● WHAT YOU SHOULD DO:
Reproduce every one of the following rows word for word, keeping each line in its original order.

◇ ◇ ◇ ◇ ◇

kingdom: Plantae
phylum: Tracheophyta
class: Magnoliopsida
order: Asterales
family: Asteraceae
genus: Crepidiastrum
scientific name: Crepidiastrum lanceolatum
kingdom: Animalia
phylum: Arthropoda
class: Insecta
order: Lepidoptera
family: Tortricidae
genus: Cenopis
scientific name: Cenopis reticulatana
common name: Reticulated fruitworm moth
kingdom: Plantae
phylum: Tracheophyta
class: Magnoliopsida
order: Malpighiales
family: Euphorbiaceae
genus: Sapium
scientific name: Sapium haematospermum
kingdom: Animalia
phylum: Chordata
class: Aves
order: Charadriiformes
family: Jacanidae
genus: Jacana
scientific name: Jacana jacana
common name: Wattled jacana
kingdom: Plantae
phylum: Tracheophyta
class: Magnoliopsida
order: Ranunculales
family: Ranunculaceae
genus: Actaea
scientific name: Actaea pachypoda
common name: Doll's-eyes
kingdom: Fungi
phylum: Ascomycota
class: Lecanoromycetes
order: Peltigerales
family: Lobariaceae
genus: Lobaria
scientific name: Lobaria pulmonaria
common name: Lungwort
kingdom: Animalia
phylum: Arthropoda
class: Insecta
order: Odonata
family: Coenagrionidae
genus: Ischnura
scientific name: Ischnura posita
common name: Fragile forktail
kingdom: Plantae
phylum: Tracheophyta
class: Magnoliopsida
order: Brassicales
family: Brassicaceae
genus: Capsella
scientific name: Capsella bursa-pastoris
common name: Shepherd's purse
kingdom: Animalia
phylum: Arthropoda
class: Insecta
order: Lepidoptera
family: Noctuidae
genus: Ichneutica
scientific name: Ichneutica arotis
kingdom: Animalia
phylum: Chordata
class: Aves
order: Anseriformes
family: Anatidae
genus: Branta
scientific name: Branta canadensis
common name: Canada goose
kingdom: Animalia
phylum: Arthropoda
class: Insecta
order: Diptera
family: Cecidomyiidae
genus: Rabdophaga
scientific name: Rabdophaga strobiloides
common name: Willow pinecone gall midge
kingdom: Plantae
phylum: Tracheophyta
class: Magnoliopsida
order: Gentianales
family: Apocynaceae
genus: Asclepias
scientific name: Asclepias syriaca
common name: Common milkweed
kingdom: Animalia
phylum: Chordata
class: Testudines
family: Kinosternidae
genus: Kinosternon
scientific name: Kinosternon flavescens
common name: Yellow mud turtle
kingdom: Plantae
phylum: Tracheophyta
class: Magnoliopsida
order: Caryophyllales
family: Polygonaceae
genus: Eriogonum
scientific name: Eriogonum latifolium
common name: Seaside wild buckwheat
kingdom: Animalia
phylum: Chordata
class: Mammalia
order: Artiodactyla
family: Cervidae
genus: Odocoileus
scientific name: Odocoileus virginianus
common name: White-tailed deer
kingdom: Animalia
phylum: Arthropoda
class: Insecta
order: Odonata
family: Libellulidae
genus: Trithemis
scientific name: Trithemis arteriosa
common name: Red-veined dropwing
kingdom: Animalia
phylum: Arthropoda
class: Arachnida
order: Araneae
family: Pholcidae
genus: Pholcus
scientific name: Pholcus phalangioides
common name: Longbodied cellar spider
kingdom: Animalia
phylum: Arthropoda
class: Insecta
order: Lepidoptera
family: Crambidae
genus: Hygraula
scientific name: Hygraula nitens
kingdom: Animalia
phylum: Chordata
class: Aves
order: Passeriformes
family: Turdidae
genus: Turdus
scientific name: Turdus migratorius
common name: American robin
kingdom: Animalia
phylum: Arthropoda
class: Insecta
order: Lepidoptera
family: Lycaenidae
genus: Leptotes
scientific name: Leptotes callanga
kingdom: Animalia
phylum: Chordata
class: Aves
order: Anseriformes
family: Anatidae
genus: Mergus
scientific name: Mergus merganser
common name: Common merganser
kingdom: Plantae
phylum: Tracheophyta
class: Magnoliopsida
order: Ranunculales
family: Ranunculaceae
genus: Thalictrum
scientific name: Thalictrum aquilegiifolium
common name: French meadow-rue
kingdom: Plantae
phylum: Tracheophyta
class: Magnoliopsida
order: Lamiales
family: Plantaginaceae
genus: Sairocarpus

◇ ◇ ◇ ◇ ◇

● TASK OUTPUT:
kingdom: Plantae
phylum: Tracheophyta
class: Magnoliopsida
order: Asterales
family: Asteraceae
genus: Crepidiastrum
scientific name: Crepidiastrum lanceolatum
kingdom: Animalia
phylum: Arthropoda
class: Insecta
order: Lepidoptera
family: Tortricidae
genus: Cenopis
scientific name: Cenopis reticulatana
common name: Reticulated fruitworm moth
kingdom: Plantae
phylum: Tracheophyta
class: Magnoliopsida
order: Malpighiales
family: Euphorbiaceae
genus: Sapium
scientific name: Sapium haematospermum
kingdom: Animalia
phylum: Chordata
class: Aves
order: Charadriiformes
family: Jacanidae
genus: Jacana
scientific name: Jacana jacana
common name: Wattled jacana
kingdom: Plantae
phylum: Tracheophyta
class: Magnoliopsida
order: Ranunculales
family: Ranunculaceae
genus: Actaea
scientific name: Actaea pachypoda
common name: Doll's-eyes
kingdom: Fungi
phylum: Ascomycota
class: Lecanoromycetes
order: Peltigerales
family: Lobariaceae
genus: Lobaria
scientific name: Lobaria pulmonaria
common name: Lungwort
kingdom: Animalia
phylum: Arthropoda
class: Insecta
order: Odonata
family: Coenagrionidae
genus: Ischnura
scientific name: Ischnura posita
common name: Fragile forktail
kingdom: Plantae
phylum: Tracheophyta
class: Magnoliopsida
order: Brassicales
family: Brassicaceae
genus: Capsella
scientific name: Capsella bursa-pastoris
common name: Shepherd's purse
kingdom: Animalia
phylum: Arthropoda
class: Insecta
order: Lepidoptera
family: Noctuidae
genus: Ichneutica
scientific name: Ichneutica arotis
kingdom: Animalia
phylum: Chordata
class: Aves
order: Anseriformes
family: Anatidae
genus: Branta
scientific name: Branta canadensis
common name: Canada goose
kingdom: Animalia
phylum: Arthropoda
class: Insecta
order: Diptera
family: Cecidomyiidae
genus: Rabdophaga
scientific name: Rabdophaga strobiloides
common name: Willow pinecone gall midge
kingdom: Plantae
phylum: Tracheophyta
class: Magnoliopsida
order: Gentianales
family: Apocynaceae
genus: Asclepias
scientific name: Asclepias syriaca
common name: Common milkweed
kingdom: Animalia
phylum: Chordata
class: Testudines
family: Kinosternidae
genus: Kinosternon
scientific name: Kinosternon flavescens
common name: Yellow mud turtle
kingdom: Plantae
phylum: Tracheophyta
class: Magnoliopsida
order: Caryophyllales
family: Polygonaceae
genus: Eriogonum
scientific name: Eriogonum latifolium
common name: Seaside wild buckwheat
kingdom: Animalia
phylum: Chordata
class: Mammalia
order: Artiodactyla
family: Cervidae
genus: Odocoileus
scientific name: Odocoileus virginianus
common name: White-tailed deer
kingdom: Animalia
phylum: Arthropoda
class: Insecta
order: Odonata
family: Libellulidae
genus: Trithemis
scientific name: Trithemis arteriosa
common name: Red-veined dropwing
kingdom: Animalia
phylum: Arthropoda
class: Arachnida
order: Araneae
family: Pholcidae
genus: Pholcus
scientific name: Pholcus phalangioides
common name: Longbodied cellar spider
kingdom: Animalia
phylum: Arthropoda
class: Insecta
order: Lepidoptera
family: Crambidae
genus: Hygraula
scientific name: Hygraula nitens
kingdom: Animalia
phylum: Chordata
class: Aves
order: Passeriformes
family: Turdidae
genus: Turdus
scientific name: Turdus migratorius
common name: American robin
kingdom: Animalia
phylum: Arthropoda
class: Insecta
order: Lepidoptera
family: Lycaenidae
genus: Leptotes
scientific name: Leptotes callanga
kingdom: Animalia
phylum: Chordata
class: Aves
order: Anseriformes
family: Anatidae
genus: Mergus
scientific name: Mergus merganser
common name: Common merganser
kingdom: Plantae
phylum: Tracheophyta
class: Magnoliopsida
order: Ranunculales
family: Ranunculaceae
genus: Thalictrum
scientific name: Thalictrum aquilegiifolium
common name: French meadow-rue
kingdom: Plantae
phylum: Tracheophyta
class: Magnoliopsida
order: Lamiales
family: Plantaginaceae
genus: Sairocarpus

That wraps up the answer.